Weather: Sunny, scattered high clouds
Air temperature: 7°C, 45°F
Wind: 6 knots
Throughout the day Silver Explorer progressed easily across the Labrador Sea, continuing south-westerly toward Newfoundland. The day began with beautiful conditions that remained unchanged with seas at 2-3 meters, sunshine, and a view beyond the horizon. Early on, the first greater shearwaters of the trip followed in our wake and a small group of white-sided dolphins passed by.
Archaeologist Colleen Batey presented a lecture entitled “An Expansion Too Far?” According to the Vinland Sagas, Greenlandic Norse traveled to the island of Newfoundland where they established a community. Material evidence from L’Anse aux Meadows supports the notion that the Norse arrived in the New World five hundred years before Columbus. Colleen provided insights into contact that had been made between the Norse and native peoples to the far north in what was a very interesting lecture.
Geologist Stefan Kredel delivered “Plate Tectonics – a nearly all explaining theory”. He discussed how the “unbelievable” theory of plate tectonics was proposed by Alfred Wegner and how subsequent research vindicated the once vilified scientist. Stefan elucidated the remarkable processes involved in the movements of the plates, including ophiolite formation, whereby oceanic crust is thrust up onto the earth’s surface.

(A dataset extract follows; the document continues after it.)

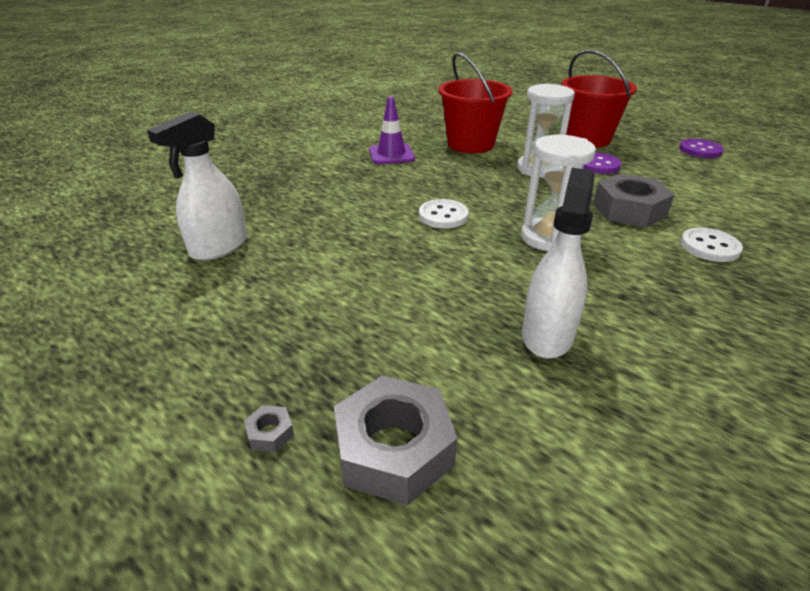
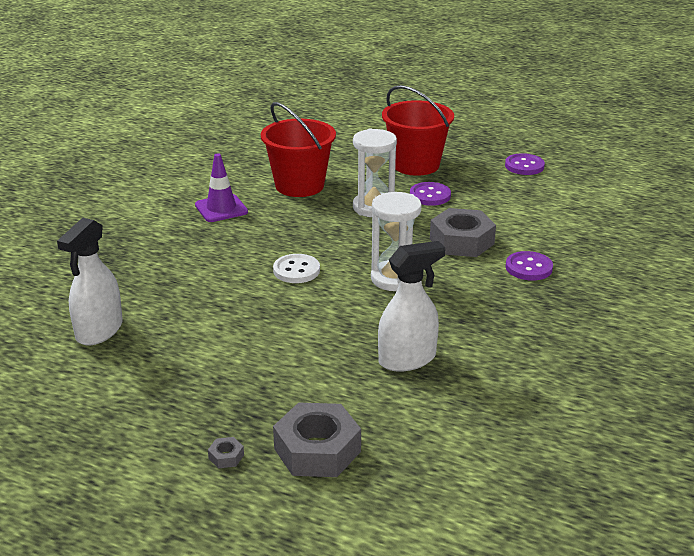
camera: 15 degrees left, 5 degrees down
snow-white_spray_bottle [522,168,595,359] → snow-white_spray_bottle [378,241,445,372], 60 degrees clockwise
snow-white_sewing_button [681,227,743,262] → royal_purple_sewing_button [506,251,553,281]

Ornithologist Franz Barlein presented “Living in the Cold”, a fascinating talk about how birds adapt to polar conditions. He discussed the ways in which birds utilize their feathers for insulation and how physiological adjustments allow birds to withstand seemingly lethal thermal conditions.
Straight after Franz’s talk, Expedition Leader Kara Weller made the call, “Whales!” The officers slowed the ship and we spent a good hour-plus amidst dozens of whales, both humpback and fin, feeding close together and a pod of white-beaked dolphins that came to the bow twice. Groups of whales swam very close to the ship and the paparazzi went wild. One humpback flipped over and slapped its tail on the surface. As we thrilled at this cetacean extravaganza, or what Kara called “whale soup”, fulmars zoomed by, as did the odd sooty shearwater, and our first Northern gannet of the trip made an appearance. It’s likely we were in an area rich in whale food, zooplankton and small fish, where nutrients were being “up-welled” from below.
Several seasoned Silversea travelers received accolades at the Venetian Society cocktail party where we compared notes on what had been a great day at sea.